A mathematician's Apology

Rating

8/10 I read the version with a foreword by C. P. Snow. The foreword was nearly as long as the original essay but well worth reading. It offered a nice chronological recount of Hardy’s life that provided a better context for his apology.

Although I am not a mathematician, nor ever will be, I spent in my short life (thus far) a fair amount of time studying math and statistics. Often for practical purposes in my studies of data science but often enough just for pure fun and beauty of the subject at hand. Thus, although my experience in mathematical study is incomparable with Hardy’s, I could relate and appreciate his defence for studying mathematics just for the sake of studying mathematics. The essay is basically a reflection on why Hardy devoted his life to the subject as well as an attempt to defend his life’s work - in his own mind and in the minds of the sceptics. The story he presents is thoroughly written, taking the reader on many tangents, each equally enjoyable. My favourite was the presentation of two little mathematical proofs that serve as an example for the beauty of mathematics.

The only critique I would have for the book is the lack of mention of his own work. I think it would provide even better context for what Hardy was actually defending. Yes, the two little proofs provide nice examples for the kind of mathematical work he is trying to defend but these are still much more useful than the things Hardy actually worked on. Outlining at least the rough idea behind one of his works in the are of number theory would, in my opinion, give the reader a glimpse into Hardy’s professional work which would contextualize the whole apology even better.

Synopsis

A defence of why studying pure mathematics is a worthwhile purpose and a job like any other. Also a glimpse into the mind of a mathematician at the end of his career ruminating about his life’s work and legacy. That’s pretty much it, it’s too short for a proper synopsis, it would reveal too much information.

Notes

Euclid’s proof by contradiction for the fact that there are infinitely many primes:

1. Assume there are finitely many primes. Call the largest prime P. So we have 2, 3, 5, 7, 11, 13, …, P.
2. Now construct a new number, called Q, such that Q = (2 x 3 x 5 x 7 x … x P) + 1.
3. By definition, Q doesn’t have any of the finitely many primes as its prime factor since dividing by any of the primes leaves a remainder of 1. Therefore Q is not a composite number made up of the finitely many primes we have. Thus it is either itself a prime or it is divisible by some prime larger than P. Which in either case is a contradiction to our original assumption of finitely many primes.
4. Thus, there are infinitely many primes. Case closed.
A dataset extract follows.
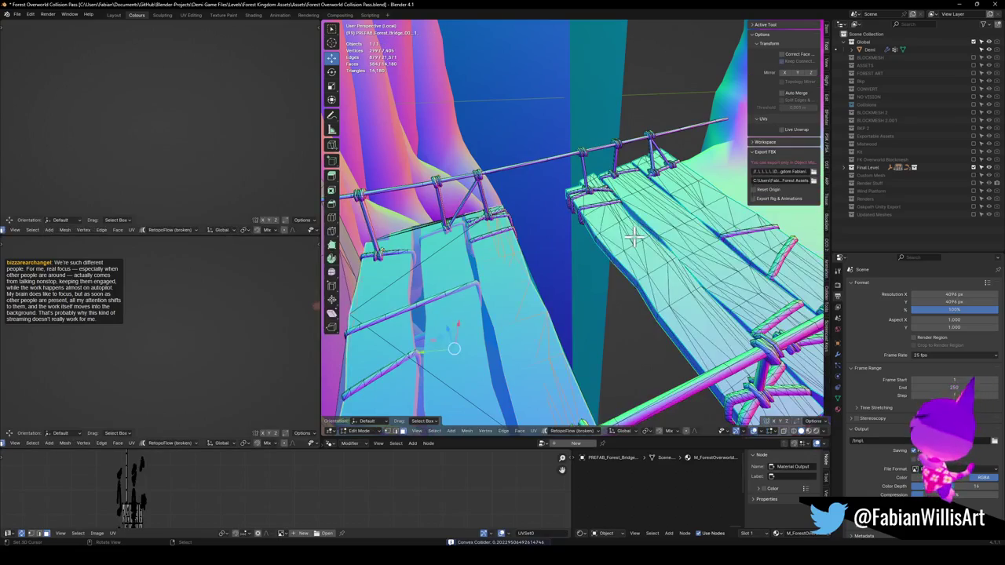
pyautogui.press('l')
Pythagoras’s proof that $\sqrt{2}$ is irrational:

1. Saying that $\sqrt{2}$ is irrational equates to stating that it cannot be expressed as a fraction of two integers $\frac{a}{b}$.
2. This is the same as saying that 2 cannot in expressed as $\left(\frac{a}{b}\right)^2$ with integral values of $a$ and $b$. Which rewritten can be stated as $a^2 = 2b^2$ does not have integer solution.
3. Let’s now assume that we can actually find and integer solution. Thus there exist two integers, $a$ and $b$, without common factors, because otherwise we could factor them out, that fulfil the equation $a^2 = 2b^2$.
4. It follows from 3. that $a^2$ is even because $2b^2$ is divisible by 2 and therefore $a$ is also even since a square of an odd number is always odd. We can thus write $a$ as $a = 2c$ with some constant $c$.
5. Thus $2b^2 = a^2 = (2c^2) = 4c^2$ which reduces to $b^2 = 2c^2$. So by the same logic as in step 4.), $b$ is even. But if both $a$ and $b$ are even they have a common factor, 2, which contradicts our hypothesis, thus it is false and indeed $\sqrt{2}$ is irrational as it cannot be written as a fraction of two integers.

• a curious consequence of the latter theorem is that the ratio between the square’s diagonal and its side will always be irrational. Or in other words that the square’s side length and diagonal length cannot be expressed as integer multiples of some common unit. This is true, because if we take the square’s side as a unit of length, the diagonal $d$ can be expressed as $d^2 = I^2 + I^2 = 2$ (Pythagoras theorem). Therefore $d = \sqrt{2}$ and thus it is irrational.